BEGIN Excerpt provided
I don’t like interviewing. It’s a stressful business for both sides, and the only solace I seem to have in being rejected for a job is that I wasn’t the one doing the rejecting.
I wrote this partly in rage, partly in despair when I’d been rejected for a job that I’d put a lot of effort into. And what’s worse, they gave me no feedback, so I was just left to stew and wonder why. This is the output of that wondering.
I have anxieties and insecurities to boot, and interviewing only seems to brings these to the forefront of my mind. I think about imposter syndrome, but I don’t really feel fraudulent about my intellect or achievements. I think embarrassed is more accurate. I’m modest. It feels impolite to talk about myself. I don’t do it regularly and I have all sorts of social strategies around avoiding it. It seems to me to be some flaw in our culture to want success and also be embarrassed by it.
But obviously in an interview you have to talk about yourself. The software/engineering questions I can do fine on, if I can only curb my enthusiasm for tangents and anecdotes.
So then it’s an evaluation of my personality. Am I honourable? Do I have integrity? Am I honest? Do I value team-mates input?
In answering one of those tell-me-about-a-time-that-such-and-such type questions I said this in an interview: “I know it’s perhaps the worst thing to say, but that’s the way we’ve always done it.” It was an honest answer, and that’s what integrity is right? Honesty.
I did not get that job. I’m sure they saw that as shifting the blame, which it was. I made a mistake. I can freely and easily admit that, but it’s rarely that simple.
The implication of “shifting blame” is that the institutions around you are never at fault (I have to use “fault” and “blame” for lack of better words in the age of blameless post-mortems. The alternative being something like “made, directly or indirectly, through action or inaction, a suboptimal decision and/or action” which just doesn’t roll of the tongue), but that doesn’t seem likely.
I think the conditions – both internally and externally – that allowed the mistake to happen are important. Context is important. Surely that’s why we made post-mortems blameless. So that people can freely explore that context.
Then, in an interview, how do you accurately portray that context? I can own the mistake, and I can even own the decision keep the status quo, but I can’t acknowledge that the status quo is bigger than me?
Here’s another thing not to do: Admit that you don’t have regrets. I think I got caught up in the semantics of this one, but I don’t have regrets. I’ve made mistakes to be sure, but I don’t dwell on them. I don’t live in the past. I don’t take life that seriously (another thing you should never say to a potential employer). Those mistakes have served their purpose which is to scare the shit out of me.
Now that I’m sufficiently frightened, I can make better choices. But there are other mistakes to make, and I may make them. There’s a big wide world out there, and I may not have the courage, strength or the conviction to take arms against a sea of troubles. I may settle. I’m not perfect and though I hope to do so, I won’t always choose right.
I mean the mistakes and bad choices we collectively make all the time in software development. Patching something instead of overhauling it. Scripting some hot-fix and forgetting about it. Caving into pressure by the PO (or whomever has sufficient power over you) to get something done quickly, not correctly. Not writing better documentation.
END Excerpt provided
BEGIN Given entries
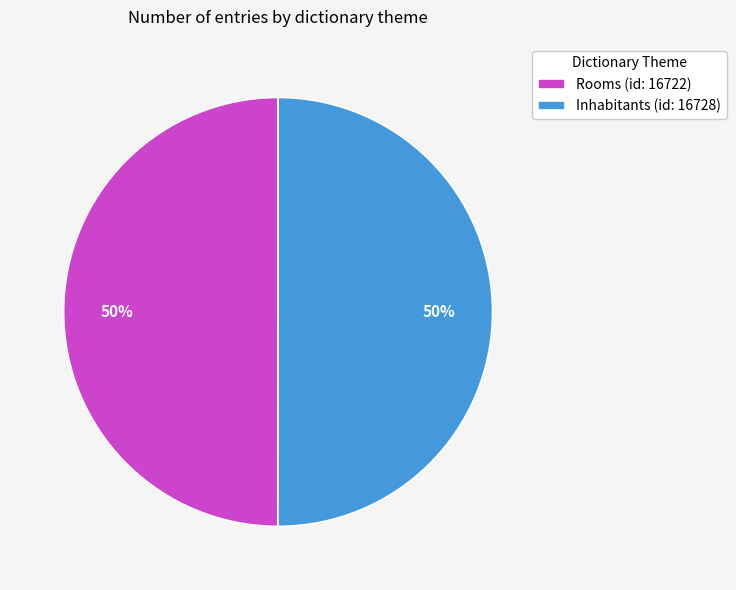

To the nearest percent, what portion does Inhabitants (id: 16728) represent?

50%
END Given entries
BEGIN Given entries
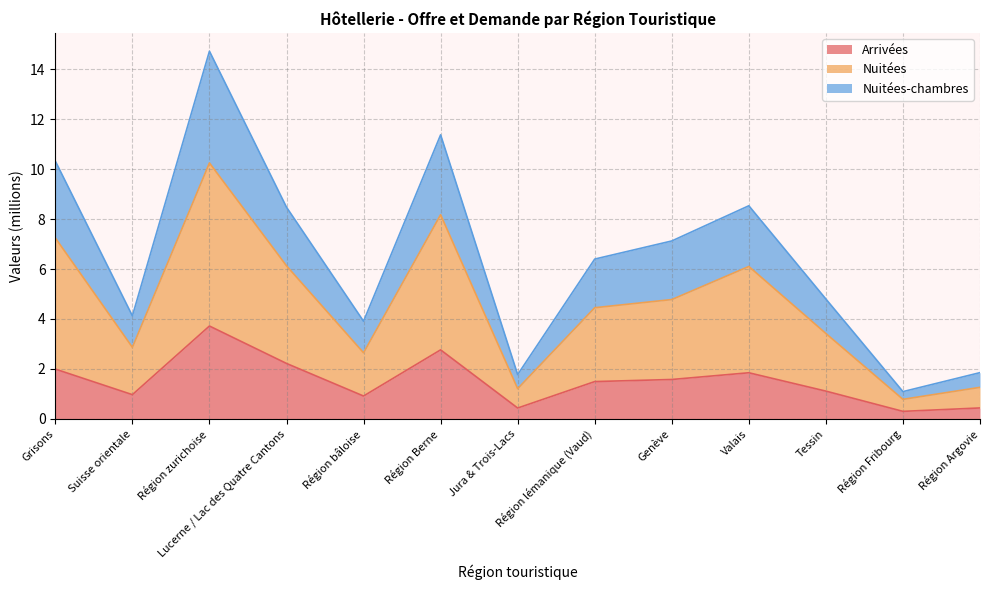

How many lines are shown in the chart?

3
END Given entries
■ **Your tasks**
1. Retype the part of the essay on job interviews that opens with the words containing "Now that I’m" and closes with "always choose right.".
2. Write the next part of the essay on job interviews, picking up after its final sentence.

■ **Responses by item number**
1.
Now that I’m sufficiently frightened, I can make better choices. But there are other mistakes to make, and I may make them. There’s a big wide world out there, and I may not have the courage, strength or the conviction to take arms against a sea of troubles. I may settle. I’m not perfect and though I hope to do so, I won’t always choose right.

2.
I’m going to make another mistake, of that I’m sure. Of course, I don’t hope to, but it’s absurd to think I won’t. But I’m also sure of this: I made it in good faith, I will own up to it and I will feel bad about it. I will try to fix it, and I’ll try to never do it again.
I think the worst part of interviewing is having a feeling of defensiveness. Like somehow you’ve got to justify your existence. For having to apologize and rethink every little phrase you utter (or write). What’s insidious about it is feelings are forever. Or for at least as long as they last, which may seem like forever.
Of course, no interviewer has really made me ‘justify my existence’. That thought is surely from the worst part of my anxiety. But life’s like that; you have all sorts of feelings in various degrees. Especially in high stress situations like interviews.
A recruiter will say ‘just be yourself’. What if being yourself is the problem. Your responses in interviews are your own stream of conciseness. And I for one, always seem to think better the second go around. Maybe I should prep better. Anticipate these questions. But that seems disingenuous to have canned answers to these things.
Also, how can I not be myself?
In a context where you’re being evaluated you’ll likely make assumptions about what your evaluators want to hear. That’s natural – public speaking is all about knowing your audience. But you don’t know the audience do you? You know your friends; you’ve just made assumptions about a public audience. If you’re a good public speaker, you’ve made good assumptions.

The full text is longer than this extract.